**To be done:**
a) Reproduce the passage from the sportspeople forum thread between "Some great names" and "to. Proper rebel.", inclusive.
b) In the sportspeople forum thread, who does richart describe as the first superstar at Reading?

Current sportspeople, I would find it hard to see past Andy Murray. Certainly the greatest scottish sportsman ever and a definite contender for greatest British sportsman as well. Dedicated, hard working and seems like a genuinely nice guy too.
		
Click to expand...

Sir Chris Hoy?


----------



## Bazzatron (Mar 14, 2016)

Tiger Woods for me, was coming to the peak of his powers as I was just starting to watch golf.


----------



## PhilTheFragger (Mar 14, 2016)

FairwayDodger said:



			Current sportspeople, I would find it hard to see past Andy Murray. Certainly the greatest scottish sportsman ever and a definite contender for greatest British sportsman as well. Dedicated, hard working and seems like a genuinely nice guy too.
		
Click to expand...


too dour for me,although not knocking his fantastic performances, they are immense  I prefer a sports person with a bit of character to them. Botham, Flintoff, Gazzer, Best,
Bolt, 

Just my thoughts


----------



## HomerJSimpson (Mar 14, 2016)

Too many in too many fields so I've narrowed it down to 

Seve
Pele
Ali
Botham


----------



## Liverpoolphil (Mar 14, 2016)

FairwayDodger said:



			It's just about an impossible question really and my thinking inevitably turns to the greatest golfer ever, Jack Nicklaus. That's maybe a predictably boring answer though!

Current sportspeople, I would find it hard to see past Andy Murray. Certainly the greatest scottish sportsman ever and a definite contender for greatest British sportsman as well. Dedicated, hard working and seems like a genuinely nice guy too.
		
Click to expand...


Murray certainly up there - i think at the moment Chris Hoy just shades him but another slam or two 

We have been blessedover the years with some wonderful sport stars

Hoy
Murray
Thompson
Edwards
Moore
Holmes
Redgrave
Pinsentt
Faldo

Looking through my lifetime for such a small island in the grand scheme of things we have done very well.


----------



## HomerJSimpson (Mar 14, 2016)

PhilTheFragger said:



			too dour for me,although not knocking his fantastic performances, they are immense  I prefer a sports person with a bit of character to them. Botham, Flintoff, Gazzer, Best,
Bolt, 

Just my thoughts
		
Click to expand...

Some great names there. I'd add Gareth Edwards to that


----------



## richart (Mar 14, 2016)

Robin Friday. The first super star at Reading. Absolute rogue, and I loved him. Think of any bad boy footballer, and he was worse. When you are 15 that is the sort you look up to. Proper rebel. 

More fashionable sportsman would include Barrie John, David Gower, John McEnroe and Michael King (Ryder Cup player, and member of my first club)

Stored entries
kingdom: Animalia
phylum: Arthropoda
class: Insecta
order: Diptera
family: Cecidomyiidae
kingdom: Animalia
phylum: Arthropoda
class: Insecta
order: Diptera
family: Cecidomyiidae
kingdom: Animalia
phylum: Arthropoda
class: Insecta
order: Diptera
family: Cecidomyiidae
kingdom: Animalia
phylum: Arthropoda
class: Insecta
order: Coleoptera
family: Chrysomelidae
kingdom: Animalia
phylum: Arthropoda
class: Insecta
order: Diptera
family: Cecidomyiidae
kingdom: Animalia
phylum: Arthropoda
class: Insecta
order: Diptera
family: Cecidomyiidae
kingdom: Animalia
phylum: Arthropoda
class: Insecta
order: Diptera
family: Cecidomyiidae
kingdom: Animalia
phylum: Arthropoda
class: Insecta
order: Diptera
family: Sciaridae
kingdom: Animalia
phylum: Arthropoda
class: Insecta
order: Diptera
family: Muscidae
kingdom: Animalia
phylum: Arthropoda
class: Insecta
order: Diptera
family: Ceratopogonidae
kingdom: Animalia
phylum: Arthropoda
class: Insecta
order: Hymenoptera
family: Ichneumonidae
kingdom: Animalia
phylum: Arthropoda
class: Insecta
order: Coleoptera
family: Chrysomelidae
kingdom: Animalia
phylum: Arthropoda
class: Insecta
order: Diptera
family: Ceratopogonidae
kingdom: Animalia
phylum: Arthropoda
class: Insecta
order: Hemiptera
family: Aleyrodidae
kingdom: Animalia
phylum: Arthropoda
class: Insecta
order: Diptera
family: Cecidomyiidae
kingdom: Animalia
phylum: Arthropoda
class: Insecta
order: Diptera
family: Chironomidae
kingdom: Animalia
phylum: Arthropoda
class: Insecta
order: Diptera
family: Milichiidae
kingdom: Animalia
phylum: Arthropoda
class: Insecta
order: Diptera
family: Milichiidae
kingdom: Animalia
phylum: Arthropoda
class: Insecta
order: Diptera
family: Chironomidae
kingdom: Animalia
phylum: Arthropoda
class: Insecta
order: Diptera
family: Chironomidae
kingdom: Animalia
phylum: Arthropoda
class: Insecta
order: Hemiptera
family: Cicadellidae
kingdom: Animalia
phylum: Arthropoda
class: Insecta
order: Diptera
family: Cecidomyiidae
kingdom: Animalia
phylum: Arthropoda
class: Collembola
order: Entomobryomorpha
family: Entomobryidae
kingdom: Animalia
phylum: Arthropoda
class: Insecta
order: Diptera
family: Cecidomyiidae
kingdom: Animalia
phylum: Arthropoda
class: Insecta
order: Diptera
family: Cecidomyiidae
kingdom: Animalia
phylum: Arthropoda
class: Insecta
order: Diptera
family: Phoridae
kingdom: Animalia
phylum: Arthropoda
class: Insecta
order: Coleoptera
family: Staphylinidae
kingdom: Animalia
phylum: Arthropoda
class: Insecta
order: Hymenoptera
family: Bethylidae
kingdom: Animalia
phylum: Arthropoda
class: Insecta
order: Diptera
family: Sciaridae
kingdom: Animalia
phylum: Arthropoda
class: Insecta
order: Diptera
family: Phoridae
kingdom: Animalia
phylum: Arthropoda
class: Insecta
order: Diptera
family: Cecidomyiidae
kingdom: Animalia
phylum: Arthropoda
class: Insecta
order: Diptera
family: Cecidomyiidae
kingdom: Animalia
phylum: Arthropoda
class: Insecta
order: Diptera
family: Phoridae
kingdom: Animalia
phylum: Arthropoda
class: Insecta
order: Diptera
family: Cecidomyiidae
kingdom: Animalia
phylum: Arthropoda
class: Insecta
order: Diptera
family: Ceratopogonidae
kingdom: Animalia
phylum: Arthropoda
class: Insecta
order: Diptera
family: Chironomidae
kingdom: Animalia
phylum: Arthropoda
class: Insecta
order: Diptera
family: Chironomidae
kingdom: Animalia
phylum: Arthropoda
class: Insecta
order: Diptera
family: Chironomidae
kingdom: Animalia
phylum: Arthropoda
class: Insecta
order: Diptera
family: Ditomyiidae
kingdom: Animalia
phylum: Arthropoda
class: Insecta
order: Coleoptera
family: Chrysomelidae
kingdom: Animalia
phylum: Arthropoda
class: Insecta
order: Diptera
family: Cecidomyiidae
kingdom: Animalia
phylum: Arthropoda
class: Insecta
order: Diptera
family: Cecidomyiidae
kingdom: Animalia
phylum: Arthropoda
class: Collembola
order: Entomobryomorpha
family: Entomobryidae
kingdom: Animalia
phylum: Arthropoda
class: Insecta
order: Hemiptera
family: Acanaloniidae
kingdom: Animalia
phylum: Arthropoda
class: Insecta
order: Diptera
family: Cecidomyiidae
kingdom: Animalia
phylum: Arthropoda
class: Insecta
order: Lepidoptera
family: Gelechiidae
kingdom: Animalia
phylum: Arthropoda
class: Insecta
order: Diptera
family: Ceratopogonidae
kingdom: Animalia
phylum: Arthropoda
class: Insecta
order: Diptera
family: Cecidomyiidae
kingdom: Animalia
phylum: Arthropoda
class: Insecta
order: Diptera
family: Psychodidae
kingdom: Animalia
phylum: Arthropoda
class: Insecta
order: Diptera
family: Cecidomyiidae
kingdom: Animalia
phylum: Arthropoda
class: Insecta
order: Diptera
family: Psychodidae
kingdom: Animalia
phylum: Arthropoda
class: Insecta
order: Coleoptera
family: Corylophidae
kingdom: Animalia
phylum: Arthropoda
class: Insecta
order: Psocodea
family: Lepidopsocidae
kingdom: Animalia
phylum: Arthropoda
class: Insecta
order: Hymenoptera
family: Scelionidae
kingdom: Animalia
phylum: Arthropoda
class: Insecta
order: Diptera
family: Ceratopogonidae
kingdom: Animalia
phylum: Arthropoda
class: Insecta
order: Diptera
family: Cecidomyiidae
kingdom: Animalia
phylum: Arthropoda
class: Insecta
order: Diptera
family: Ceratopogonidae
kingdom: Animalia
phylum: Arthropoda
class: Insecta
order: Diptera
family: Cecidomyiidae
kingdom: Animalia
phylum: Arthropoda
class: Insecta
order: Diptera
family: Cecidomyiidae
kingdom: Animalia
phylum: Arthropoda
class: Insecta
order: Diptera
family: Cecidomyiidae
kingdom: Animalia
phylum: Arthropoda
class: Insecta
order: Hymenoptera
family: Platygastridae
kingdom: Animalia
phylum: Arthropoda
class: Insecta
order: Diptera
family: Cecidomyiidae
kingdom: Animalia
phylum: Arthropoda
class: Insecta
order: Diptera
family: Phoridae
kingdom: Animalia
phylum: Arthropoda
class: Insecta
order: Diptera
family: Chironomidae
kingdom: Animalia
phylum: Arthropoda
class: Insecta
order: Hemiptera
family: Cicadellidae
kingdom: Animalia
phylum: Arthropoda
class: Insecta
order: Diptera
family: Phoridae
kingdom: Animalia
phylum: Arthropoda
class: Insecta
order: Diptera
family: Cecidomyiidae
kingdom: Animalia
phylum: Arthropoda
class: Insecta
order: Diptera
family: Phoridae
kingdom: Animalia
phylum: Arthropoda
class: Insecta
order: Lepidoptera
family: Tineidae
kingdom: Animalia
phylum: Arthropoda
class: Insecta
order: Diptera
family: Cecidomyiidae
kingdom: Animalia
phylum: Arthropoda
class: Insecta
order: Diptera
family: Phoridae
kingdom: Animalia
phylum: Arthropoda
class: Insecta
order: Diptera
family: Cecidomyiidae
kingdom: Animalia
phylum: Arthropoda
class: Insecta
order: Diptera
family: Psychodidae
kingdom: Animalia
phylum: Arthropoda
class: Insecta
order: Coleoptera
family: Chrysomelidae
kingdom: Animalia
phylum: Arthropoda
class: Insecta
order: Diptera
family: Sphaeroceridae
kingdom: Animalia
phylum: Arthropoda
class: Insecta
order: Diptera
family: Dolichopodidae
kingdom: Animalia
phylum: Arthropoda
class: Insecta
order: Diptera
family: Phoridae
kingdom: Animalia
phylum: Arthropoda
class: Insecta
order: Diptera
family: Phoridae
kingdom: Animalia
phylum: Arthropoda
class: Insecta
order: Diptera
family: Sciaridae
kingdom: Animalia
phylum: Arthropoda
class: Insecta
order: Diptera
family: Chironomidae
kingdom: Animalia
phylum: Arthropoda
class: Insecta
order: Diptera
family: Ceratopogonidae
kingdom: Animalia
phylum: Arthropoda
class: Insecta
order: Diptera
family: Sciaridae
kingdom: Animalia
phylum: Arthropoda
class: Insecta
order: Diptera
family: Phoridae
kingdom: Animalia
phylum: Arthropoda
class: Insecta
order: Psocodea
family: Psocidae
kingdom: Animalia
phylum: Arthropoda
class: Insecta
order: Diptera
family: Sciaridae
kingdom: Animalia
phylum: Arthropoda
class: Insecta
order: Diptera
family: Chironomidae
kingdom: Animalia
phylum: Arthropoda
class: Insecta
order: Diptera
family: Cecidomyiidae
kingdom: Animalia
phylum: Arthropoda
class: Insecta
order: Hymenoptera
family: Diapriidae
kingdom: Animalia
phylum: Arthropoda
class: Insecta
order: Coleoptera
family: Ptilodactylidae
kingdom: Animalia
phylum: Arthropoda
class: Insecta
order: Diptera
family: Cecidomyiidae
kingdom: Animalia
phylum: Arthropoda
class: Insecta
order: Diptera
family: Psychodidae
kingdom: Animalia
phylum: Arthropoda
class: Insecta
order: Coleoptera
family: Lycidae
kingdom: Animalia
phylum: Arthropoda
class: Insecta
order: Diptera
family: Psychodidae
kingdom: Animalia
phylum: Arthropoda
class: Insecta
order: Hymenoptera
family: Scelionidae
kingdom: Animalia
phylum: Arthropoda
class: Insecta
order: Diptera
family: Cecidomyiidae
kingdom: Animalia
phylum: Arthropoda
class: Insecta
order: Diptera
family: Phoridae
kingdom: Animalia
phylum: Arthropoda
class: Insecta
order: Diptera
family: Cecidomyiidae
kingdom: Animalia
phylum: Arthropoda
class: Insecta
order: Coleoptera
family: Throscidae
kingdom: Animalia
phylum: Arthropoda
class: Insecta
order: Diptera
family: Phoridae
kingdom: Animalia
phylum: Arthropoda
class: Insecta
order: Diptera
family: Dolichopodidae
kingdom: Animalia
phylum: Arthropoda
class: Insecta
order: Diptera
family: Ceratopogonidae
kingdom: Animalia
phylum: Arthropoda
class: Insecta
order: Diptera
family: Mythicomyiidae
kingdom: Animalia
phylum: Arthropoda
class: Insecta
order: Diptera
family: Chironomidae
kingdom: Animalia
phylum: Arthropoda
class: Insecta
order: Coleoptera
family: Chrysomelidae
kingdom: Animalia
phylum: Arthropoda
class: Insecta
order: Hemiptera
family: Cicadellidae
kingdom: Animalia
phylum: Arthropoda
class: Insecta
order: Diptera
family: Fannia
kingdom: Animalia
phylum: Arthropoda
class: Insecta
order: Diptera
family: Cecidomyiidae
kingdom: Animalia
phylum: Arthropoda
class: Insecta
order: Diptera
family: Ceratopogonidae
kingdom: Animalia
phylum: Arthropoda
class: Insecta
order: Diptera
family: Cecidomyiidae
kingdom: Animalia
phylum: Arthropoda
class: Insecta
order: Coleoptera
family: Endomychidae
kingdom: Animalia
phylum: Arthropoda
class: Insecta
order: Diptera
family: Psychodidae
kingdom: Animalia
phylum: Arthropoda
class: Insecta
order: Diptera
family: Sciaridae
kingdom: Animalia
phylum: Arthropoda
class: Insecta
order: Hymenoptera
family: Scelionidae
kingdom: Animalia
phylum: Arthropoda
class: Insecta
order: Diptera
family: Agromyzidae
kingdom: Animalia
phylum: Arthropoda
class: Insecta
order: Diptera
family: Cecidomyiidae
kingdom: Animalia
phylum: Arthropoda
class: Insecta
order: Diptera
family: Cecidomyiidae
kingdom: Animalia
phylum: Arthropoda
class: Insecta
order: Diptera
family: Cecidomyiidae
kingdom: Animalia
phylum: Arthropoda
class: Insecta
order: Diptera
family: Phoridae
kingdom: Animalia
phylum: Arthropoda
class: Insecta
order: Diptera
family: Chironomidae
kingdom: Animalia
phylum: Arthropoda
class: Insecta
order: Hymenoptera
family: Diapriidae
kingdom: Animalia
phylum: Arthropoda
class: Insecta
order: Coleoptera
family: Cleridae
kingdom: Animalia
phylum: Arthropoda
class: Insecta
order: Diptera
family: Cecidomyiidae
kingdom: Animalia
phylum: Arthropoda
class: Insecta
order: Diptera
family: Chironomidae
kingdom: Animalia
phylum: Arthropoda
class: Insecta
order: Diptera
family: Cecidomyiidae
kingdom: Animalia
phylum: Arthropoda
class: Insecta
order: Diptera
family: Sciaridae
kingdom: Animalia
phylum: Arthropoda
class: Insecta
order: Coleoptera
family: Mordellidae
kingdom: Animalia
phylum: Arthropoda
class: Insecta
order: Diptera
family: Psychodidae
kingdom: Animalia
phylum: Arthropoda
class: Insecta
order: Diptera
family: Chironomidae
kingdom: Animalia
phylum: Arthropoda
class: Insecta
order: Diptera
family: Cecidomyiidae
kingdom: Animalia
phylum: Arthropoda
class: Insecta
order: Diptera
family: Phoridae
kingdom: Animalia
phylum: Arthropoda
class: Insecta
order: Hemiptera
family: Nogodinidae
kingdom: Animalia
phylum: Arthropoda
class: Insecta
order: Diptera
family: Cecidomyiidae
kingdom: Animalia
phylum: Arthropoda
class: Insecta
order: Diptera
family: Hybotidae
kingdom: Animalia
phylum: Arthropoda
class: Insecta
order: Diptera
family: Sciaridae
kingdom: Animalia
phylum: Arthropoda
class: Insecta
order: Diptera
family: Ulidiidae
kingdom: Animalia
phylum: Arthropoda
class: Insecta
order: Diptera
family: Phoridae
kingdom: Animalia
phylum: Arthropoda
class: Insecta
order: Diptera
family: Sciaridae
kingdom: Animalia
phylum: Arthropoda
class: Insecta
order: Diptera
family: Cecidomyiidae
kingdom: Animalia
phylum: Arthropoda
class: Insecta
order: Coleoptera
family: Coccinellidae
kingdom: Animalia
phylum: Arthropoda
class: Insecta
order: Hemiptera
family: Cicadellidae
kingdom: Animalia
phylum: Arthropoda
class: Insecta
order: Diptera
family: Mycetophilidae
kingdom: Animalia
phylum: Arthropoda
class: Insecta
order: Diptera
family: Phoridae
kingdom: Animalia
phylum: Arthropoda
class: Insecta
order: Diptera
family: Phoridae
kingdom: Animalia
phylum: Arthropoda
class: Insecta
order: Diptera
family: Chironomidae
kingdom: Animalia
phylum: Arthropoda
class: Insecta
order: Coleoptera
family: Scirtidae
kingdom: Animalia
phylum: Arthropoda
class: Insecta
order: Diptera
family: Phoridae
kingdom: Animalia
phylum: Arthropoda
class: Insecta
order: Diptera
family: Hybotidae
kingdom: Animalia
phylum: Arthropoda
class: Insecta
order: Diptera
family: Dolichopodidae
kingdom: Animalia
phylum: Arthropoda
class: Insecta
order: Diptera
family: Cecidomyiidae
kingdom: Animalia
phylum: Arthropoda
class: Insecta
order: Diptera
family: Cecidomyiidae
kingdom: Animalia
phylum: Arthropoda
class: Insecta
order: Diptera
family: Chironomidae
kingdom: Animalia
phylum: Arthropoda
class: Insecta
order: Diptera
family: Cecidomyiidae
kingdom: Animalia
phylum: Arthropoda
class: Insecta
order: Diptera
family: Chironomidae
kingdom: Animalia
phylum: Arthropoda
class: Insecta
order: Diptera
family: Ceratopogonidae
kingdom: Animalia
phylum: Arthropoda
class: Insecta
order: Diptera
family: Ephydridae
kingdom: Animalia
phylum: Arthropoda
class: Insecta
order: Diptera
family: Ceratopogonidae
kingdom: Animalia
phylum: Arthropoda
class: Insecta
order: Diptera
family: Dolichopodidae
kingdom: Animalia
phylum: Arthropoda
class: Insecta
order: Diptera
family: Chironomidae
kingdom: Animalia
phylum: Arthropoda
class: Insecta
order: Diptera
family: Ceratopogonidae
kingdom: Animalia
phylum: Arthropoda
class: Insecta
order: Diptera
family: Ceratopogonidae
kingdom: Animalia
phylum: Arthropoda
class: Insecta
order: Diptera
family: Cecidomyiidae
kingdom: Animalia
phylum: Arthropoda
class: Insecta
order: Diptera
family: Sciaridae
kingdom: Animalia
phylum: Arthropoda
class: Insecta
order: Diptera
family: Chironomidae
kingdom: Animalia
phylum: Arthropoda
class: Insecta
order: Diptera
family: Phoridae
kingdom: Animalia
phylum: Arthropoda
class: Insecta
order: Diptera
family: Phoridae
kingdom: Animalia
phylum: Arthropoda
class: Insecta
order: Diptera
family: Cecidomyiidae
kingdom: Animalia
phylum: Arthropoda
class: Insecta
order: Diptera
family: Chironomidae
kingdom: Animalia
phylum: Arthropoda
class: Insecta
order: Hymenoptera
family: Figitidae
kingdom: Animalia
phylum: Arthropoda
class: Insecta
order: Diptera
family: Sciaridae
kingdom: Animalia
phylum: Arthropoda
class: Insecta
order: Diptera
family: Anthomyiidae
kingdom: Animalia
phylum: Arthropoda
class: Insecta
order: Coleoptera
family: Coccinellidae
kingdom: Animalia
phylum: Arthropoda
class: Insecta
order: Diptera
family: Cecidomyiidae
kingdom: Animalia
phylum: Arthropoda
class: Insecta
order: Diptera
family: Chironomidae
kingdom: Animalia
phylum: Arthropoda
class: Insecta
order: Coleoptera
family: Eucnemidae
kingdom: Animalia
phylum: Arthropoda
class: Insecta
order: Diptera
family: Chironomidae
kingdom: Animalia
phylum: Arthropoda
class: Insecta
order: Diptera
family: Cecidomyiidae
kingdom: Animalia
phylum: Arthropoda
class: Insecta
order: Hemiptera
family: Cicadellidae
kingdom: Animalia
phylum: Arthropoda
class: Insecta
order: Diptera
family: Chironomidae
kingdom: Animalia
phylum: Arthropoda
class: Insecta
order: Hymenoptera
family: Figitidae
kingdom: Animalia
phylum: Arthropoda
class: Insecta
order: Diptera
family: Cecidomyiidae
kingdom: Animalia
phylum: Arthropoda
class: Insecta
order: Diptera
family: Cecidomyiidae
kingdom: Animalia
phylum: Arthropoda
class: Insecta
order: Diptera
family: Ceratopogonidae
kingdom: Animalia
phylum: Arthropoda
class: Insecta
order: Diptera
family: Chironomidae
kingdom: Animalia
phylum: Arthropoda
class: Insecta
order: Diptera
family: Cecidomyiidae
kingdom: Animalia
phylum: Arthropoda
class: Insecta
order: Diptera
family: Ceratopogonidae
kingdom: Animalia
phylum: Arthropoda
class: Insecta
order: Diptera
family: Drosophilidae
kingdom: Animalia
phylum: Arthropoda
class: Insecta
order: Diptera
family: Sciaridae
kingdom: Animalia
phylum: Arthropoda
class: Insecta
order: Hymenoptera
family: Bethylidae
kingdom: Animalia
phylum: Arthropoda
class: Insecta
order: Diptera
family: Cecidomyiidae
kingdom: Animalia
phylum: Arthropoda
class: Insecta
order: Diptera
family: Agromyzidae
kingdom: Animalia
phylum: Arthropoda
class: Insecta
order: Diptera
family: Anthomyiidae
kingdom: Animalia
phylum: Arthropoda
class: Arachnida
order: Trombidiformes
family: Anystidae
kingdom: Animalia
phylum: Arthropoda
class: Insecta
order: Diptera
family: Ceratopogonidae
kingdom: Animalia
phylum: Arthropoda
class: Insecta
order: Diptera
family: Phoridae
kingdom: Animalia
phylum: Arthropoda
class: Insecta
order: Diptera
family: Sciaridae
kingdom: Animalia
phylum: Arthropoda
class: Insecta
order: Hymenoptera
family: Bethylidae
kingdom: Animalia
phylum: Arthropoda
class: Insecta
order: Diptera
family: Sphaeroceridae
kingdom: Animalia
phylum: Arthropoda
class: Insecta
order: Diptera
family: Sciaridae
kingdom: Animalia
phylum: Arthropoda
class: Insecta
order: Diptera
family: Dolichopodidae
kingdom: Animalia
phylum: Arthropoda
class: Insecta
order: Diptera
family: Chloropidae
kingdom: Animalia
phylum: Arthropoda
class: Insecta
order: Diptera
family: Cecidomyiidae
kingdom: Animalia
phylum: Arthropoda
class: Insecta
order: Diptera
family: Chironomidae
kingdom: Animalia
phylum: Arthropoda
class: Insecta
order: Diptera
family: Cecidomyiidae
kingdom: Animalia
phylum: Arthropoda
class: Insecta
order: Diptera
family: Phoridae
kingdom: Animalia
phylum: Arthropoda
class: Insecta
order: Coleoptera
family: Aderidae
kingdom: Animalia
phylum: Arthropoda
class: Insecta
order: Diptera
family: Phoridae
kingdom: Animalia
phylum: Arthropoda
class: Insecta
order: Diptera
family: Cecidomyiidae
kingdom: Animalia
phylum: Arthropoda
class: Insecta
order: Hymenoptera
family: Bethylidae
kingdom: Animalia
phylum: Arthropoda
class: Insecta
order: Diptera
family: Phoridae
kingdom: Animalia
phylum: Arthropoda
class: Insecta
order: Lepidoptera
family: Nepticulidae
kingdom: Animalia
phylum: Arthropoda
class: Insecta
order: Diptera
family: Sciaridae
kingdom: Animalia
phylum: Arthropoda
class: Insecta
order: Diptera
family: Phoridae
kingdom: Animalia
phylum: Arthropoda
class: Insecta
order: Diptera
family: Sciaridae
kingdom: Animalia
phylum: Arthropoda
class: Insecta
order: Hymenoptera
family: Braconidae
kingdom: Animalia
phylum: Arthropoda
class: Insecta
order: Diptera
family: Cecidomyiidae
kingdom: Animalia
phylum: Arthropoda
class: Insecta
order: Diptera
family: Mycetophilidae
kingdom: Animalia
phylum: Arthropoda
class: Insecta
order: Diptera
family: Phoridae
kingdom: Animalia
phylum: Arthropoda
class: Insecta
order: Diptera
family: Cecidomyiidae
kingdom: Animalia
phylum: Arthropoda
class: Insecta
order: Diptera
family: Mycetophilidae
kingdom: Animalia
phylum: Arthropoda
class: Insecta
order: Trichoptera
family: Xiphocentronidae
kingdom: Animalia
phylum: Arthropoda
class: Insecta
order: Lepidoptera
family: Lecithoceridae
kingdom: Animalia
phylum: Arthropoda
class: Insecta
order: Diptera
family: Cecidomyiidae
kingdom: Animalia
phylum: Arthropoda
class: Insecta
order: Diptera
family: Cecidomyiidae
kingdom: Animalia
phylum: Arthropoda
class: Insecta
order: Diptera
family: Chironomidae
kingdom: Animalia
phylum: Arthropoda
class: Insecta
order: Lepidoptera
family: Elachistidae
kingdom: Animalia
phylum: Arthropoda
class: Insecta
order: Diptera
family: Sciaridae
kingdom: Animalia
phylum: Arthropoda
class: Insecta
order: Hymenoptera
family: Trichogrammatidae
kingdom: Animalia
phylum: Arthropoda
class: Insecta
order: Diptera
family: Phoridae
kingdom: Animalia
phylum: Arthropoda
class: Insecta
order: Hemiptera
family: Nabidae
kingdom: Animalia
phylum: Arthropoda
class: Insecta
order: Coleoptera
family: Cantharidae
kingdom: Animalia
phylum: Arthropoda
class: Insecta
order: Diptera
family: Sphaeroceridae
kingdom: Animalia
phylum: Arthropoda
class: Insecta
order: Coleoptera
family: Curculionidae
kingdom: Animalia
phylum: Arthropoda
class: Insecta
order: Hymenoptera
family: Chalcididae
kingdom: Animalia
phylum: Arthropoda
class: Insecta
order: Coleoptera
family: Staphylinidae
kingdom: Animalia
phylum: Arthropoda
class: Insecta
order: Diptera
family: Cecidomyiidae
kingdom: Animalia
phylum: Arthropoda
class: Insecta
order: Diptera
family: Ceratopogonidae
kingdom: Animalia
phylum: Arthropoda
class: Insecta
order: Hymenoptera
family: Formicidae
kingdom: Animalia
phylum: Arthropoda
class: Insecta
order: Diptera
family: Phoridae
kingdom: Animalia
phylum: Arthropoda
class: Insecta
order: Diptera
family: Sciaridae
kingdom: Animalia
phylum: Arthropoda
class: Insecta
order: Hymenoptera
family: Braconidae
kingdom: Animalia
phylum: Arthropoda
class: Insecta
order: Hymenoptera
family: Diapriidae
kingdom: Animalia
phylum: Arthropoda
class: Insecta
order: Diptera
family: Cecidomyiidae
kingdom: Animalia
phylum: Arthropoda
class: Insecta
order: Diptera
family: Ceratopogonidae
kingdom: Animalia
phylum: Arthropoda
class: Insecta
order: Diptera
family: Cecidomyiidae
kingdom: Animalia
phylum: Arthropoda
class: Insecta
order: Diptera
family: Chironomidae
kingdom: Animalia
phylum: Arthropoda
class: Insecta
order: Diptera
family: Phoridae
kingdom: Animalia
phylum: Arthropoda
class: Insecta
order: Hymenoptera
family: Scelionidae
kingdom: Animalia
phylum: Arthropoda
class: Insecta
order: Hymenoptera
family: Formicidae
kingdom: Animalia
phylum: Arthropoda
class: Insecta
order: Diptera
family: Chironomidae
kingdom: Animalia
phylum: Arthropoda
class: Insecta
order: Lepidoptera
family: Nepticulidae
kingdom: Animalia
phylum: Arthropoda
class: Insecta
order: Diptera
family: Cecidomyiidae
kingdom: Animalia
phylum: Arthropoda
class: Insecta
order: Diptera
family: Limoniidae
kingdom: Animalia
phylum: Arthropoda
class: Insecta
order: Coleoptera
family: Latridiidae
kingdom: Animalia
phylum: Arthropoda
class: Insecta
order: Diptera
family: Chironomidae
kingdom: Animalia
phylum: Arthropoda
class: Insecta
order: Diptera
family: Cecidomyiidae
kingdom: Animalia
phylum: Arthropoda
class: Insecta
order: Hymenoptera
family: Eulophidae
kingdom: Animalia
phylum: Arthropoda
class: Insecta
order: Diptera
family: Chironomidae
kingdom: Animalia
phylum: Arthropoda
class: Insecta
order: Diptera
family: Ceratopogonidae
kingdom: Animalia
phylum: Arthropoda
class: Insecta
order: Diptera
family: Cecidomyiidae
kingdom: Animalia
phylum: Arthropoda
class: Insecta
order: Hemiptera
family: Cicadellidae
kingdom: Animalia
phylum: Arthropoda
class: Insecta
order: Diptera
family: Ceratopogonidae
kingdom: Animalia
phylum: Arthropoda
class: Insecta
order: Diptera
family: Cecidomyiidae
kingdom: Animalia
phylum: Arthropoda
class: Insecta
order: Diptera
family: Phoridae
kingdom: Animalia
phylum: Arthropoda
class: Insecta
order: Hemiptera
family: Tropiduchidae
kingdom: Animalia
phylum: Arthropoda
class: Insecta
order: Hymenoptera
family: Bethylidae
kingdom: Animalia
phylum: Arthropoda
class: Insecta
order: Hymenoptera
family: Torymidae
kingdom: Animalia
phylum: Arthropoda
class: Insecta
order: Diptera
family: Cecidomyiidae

**Written answers:**
a)
Some great names there. I'd add Gareth Edwards to that


----------



## richart (Mar 14, 2016)

Robin Friday. The first super star at Reading. Absolute rogue, and I loved him. Think of any bad boy footballer, and he was worse. When you are 15 that is the sort you look up to. Proper rebel.

b) Robin Friday